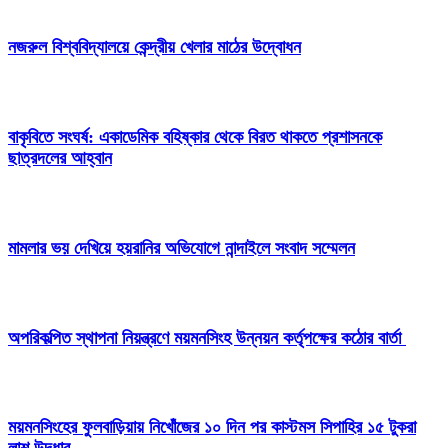
নজরুল বিশ্ববিদ্যালয়ে কেন্দ্রীয় খেলার মাঠের উদ্বোধন
বাকৃবিতে সংঘর্ষ: একাডেমিক বহিষ্কার থেকে বিরত থাকতে প্রশাসনকে
ছাত্রদলের আহ্বান
মামলার ভয় দেখিয়ে হয়রানির অভিযোগে নান্দাইলে সংবাদ সম্মেলন
অপরিকল্পিত স্থাপনা নিয়ন্ত্রণে ময়মনসিংহ উন্নয়ন কর্তৃপক্ষের কঠোর বার্তা
ময়মনসিংহের ফুলবাড়িয়ায় নিখোঁজের ১০ দিন পর কাস্টমস সিপাহির ১৫ টুকরা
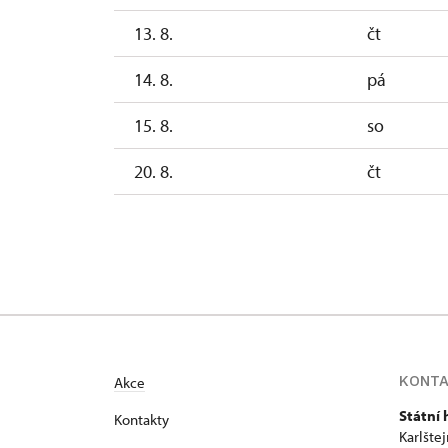
13. 8.
čt
14. 8.
pá
15. 8.
so
20. 8.
čt
21. 8.
pá
22. 8.
so
KONT
Akce
Státní 
Kontakty
Karlšte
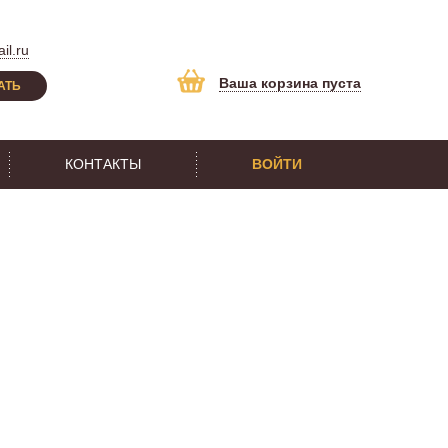
il.ru
Ваша корзина пуста
АТЬ
КОНТАКТЫ
ВОЙТИ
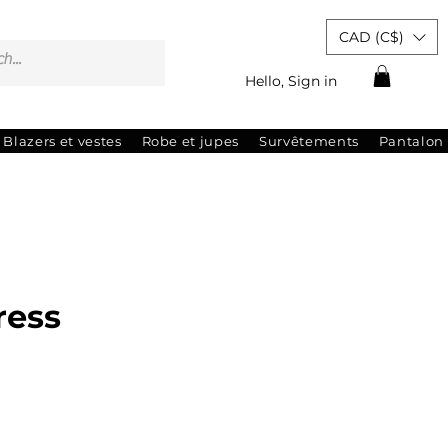
CAD (C$)
Hello, Sign in
Blazers et vestes
Robe et jupes
Survêtements
Pantalon
ress
rix
promotionnel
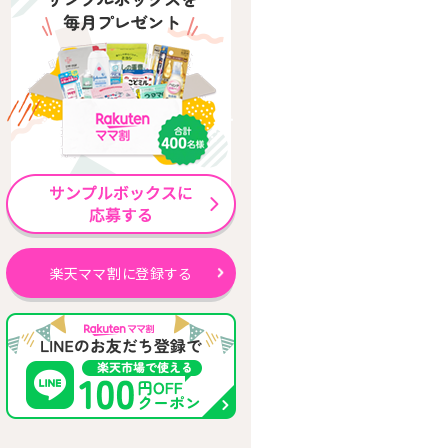
楽天ママ割に登録する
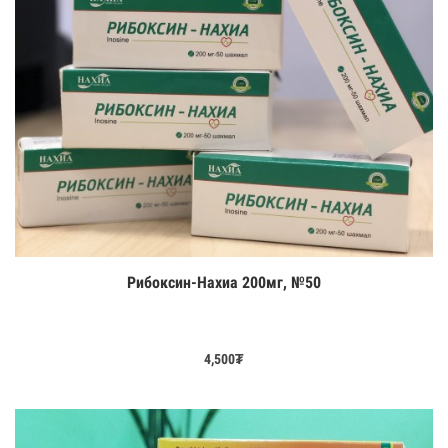
Рибоксин-Нахиа 200мг, №50
Цааш үзэх
4,500
₮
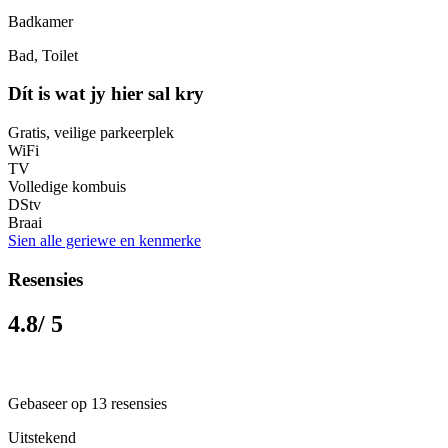
Badkamer
Bad, Toilet
Dít is wat jy hier sal kry
Gratis, veilige parkeerplek
WiFi
TV
Volledige kombuis
DStv
Braai
Sien alle geriewe en kenmerke
Resensies
4.8
/ 5
Gebaseer op 13 resensies
Uitstekend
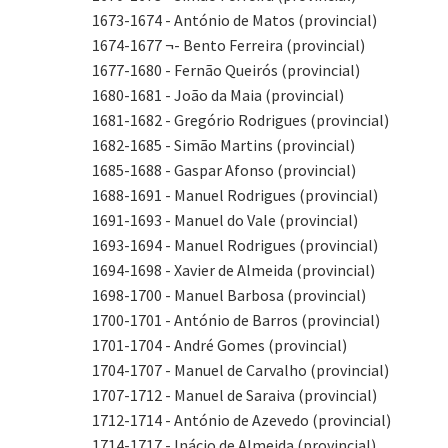
1673-1674 - António de Matos (provincial)
1674-1677 ¬- Bento Ferreira (provincial)
1677-1680 - Fernão Queirós (provincial)
1680-1681 - João da Maia (provincial)
1681-1682 - Gregório Rodrigues (provincial)
1682-1685 - Simão Martins (provincial)
1685-1688 - Gaspar Afonso (provincial)
1688-1691 - Manuel Rodrigues (provincial)
1691-1693 - Manuel do Vale (provincial)
1693-1694 - Manuel Rodrigues (provincial)
1694-1698 - Xavier de Almeida (provincial)
1698-1700 - Manuel Barbosa (provincial)
1700-1701 - António de Barros (provincial)
1701-1704 - André Gomes (provincial)
1704-1707 - Manuel de Carvalho (provincial)
1707-1712 - Manuel de Saraiva (provincial)
1712-1714 - António de Azevedo (provincial)
1714-1717 - Inácio de Almeida (provincial)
○ ○ ○ ○
▶ **TASK PROMPT**
Would you give the data above again word for word, minus the pictures?

▶ **SOLUTION TO THIS TASK**
নজরুল বিশ্ববিদ্যালয়ে কেন্দ্রীয় খেলার মাঠের উদ্বোধন
বাকৃবিতে সংঘর্ষ: একাডেমিক বহিষ্কার থেকে বিরত থাকতে প্রশাসনকে
ছাত্রদলের আহ্বান
মামলার ভয় দেখিয়ে হয়রানির অভিযোগে নান্দাইলে সংবাদ সম্মেলন
অপরিকল্পিত স্থাপনা নিয়ন্ত্রণে ময়মনসিংহ উন্নয়ন কর্তৃপক্ষের কঠোর বার্তা
ময়মনসিংহের ফুলবাড়িয়ায় নিখোঁজের ১০ দিন পর কাস্টমস সিপাহির ১৫ টুকরা
13. 8.
čt
14. 8.
pá
15. 8.
so
20. 8.
čt
21. 8.
pá
22. 8.
so
KONT
Akce
Státní 
Kontakty
Karlšte
il.ru
Ваша корзина пуста
АТЬ
КОНТАКТЫ
ВОЙТИ
CAD (C$)
Hello, Sign in
Blazers et vestes
Robe et jupes
Survêtements
Pantalon
ress
rix
promotionnel
楽天ママ割に登録する
Рибоксин-Нахиа 200мг, №50
Цааш үзэх
4,500
₮
Badkamer
Bad, Toilet
Dít is wat jy hier sal kry
Gratis, veilige parkeerplek
WiFi
TV
Volledige kombuis
DStv
Braai
Sien alle geriewe en kenmerke
Resensies
4.8
/ 5
Gebaseer op 13 resensies
Uitstekend
1673-1674 - António de Matos (provincial)
1674-1677 ¬- Bento Ferreira (provincial)
1677-1680 - Fernão Queirós (provincial)
1680-1681 - João da Maia (provincial)
1681-1682 - Gregório Rodrigues (provincial)
1682-1685 - Simão Martins (provincial)
1685-1688 - Gaspar Afonso (provincial)
1688-1691 - Manuel Rodrigues (provincial)
1691-1693 - Manuel do Vale (provincial)
1693-1694 - Manuel Rodrigues (provincial)
1694-1698 - Xavier de Almeida (provincial)
1698-1700 - Manuel Barbosa (provincial)
1700-1701 - António de Barros (provincial)
1701-1704 - André Gomes (provincial)
1704-1707 - Manuel de Carvalho (provincial)
1707-1712 - Manuel de Saraiva (provincial)
1712-1714 - António de Azevedo (provincial)
1714-1717 - Inácio de Almeida (provincial)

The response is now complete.